Section 6 . Miscellaneous .
a) No Rights as shareholder until Exercise . This Warrant does not entitle the Holder to any voting rights, dividend rights or other rights as a shareholder of the Company prior to the exercise hereof as set forth in Section 2, except as expressly set forth in Section 3.
b) Loss, Theft, Destruction or Mutilation of Warrant . The Company covenants that upon receipt by the Company of evidence reasonably satisfactory to it of the loss, theft, destruction or mutilation of this Warrant or any share certificate relating to the Warrant Shares, and in case of loss, theft or destruction, of indemnity or security reasonably satisfactory to it (which, in the case of the Warrant, shall not include the posting of any bond), and upon surrender and cancellation of such Warrant or share certificate, if mutilated, the Company will make and deliver a new Warrant or share certificate of like tenor and dated as of such cancellation, in lieu of such Warrant or share certificate.
c) Saturdays, Sundays, Holidays, etc . If the last or appointed day for the taking of any action or the expiration of any right required or granted herein shall not be a business day, then, such action may be taken or such right may be exercised on the next succeeding business day.
d) Authorized Shares .
i. The Company covenants that, during the period the Warrant is outstanding, it will reserve from its authorized and unissued Ordinary Shares a sufficient number of shares to provide for the issuance of the Warrant Shares upon the exercise of any purchase rights under this Warrant. The Company further covenants that its issuance of this Warrant shall constitute full authority to its officers who are charged with the duty of executing share certificates to execute and issue the necessary Warrant Shares upon the exercise of the purchase rights under this Warrant. The Company will take all such commercially reasonable action as may be necessary to assure that such Warrant Shares may be issued as provided herein without violation of any applicable law or regulation, or of any requirements of the Trading Market upon which the Ordinary Shares may be listed. The Company covenants that all Warrant Shares which may be issued upon the exercise of the purchase rights represented by this Warrant will, upon exercise of the purchase rights represented by this Warrant and payment for such Warrant Shares in accordance herewith, be duly authorized, validly issued, fully paid and nonassessable and free from all taxes, liens and charges created by the Company in respect of the issue thereof (other than taxes in respect of any transfer occurring contemporaneously with such issue).
12
ii. Except and to the extent as waived or consented to by the Holder, the Company shall not by any action, including, without limitation, amending its certificate of incorporation or through any reorganization, transfer of assets, consolidation, merger, dissolution, issue or sale of securities or any other voluntary action, avoid or seek to avoid the observance or performance of any of the terms of this Warrant, but will at all times in good faith assist in the carrying out of all such terms and in the taking of all such actions as may be necessary or appropriate to protect the rights of Holder as set forth in this Warrant against impairment. Without limiting the generality of the foregoing, the Company will (i) not increase the par value of any Warrant Shares above the amount payable therefor upon the exercise of this Warrant, (ii) take all such action as may be necessary or appropriate in order that the Company may validly and legally issue fully paid and nonassessable Warrant Shares upon the exercise of this Warrant and (iii) use commercially reasonable efforts to obtain all such authorizations, exemptions or consents from any public regulatory body having jurisdiction thereof, as may be, necessary to enable the Company to perform its obligations under this Warrant.
■ ■ ■ ■ ■
__DIRECTIONS__
**a)** Answer these questions using the warrant's miscellaneous section:
(i) When the Company asks for indemnity or security after a loss, theft or destruction of the Warrant, what must that not include?
(ii) If the last or appointed day for taking an action is not a business day, when may the action be taken?
(iii) What does the Company covenant to reserve from its authorized and unissued Ordinary Shares while the Warrant is outstanding?
**b)** Rewrite the passage of the warrant's miscellaneous section that starts at "c) Saturdays, Sundays, Holidays, etc" and ends at "succeeding business day.", replacing "business day" with "trading day" throughout.
The data has nothing to do with this.

__Records from a dataset__
■ ■ ■ ■ ■
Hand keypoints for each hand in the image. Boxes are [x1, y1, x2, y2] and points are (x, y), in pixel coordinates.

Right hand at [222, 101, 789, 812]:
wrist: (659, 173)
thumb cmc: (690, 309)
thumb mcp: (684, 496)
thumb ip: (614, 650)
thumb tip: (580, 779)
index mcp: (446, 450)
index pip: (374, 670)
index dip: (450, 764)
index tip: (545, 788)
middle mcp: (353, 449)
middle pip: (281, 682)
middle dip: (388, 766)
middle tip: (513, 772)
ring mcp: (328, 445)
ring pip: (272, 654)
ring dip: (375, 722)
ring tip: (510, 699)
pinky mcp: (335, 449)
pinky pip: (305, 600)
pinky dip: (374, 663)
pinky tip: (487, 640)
■ ■ ■ ■ ■
__PROBLEM SOLUTIONS__
**a)**
(i) The posting of any bond.
(ii) On the next succeeding business day.
(iii) A sufficient number of shares to provide for the issuance of the Warrant Shares upon the exercise of any purchase rights under the Warrant.

**b)**
c) Saturdays, Sundays, Holidays, etc . If the last or appointed day for the taking of any action or the expiration of any right required or granted herein shall not be a trading day, then, such action may be taken or such right may be exercised on the next succeeding trading day.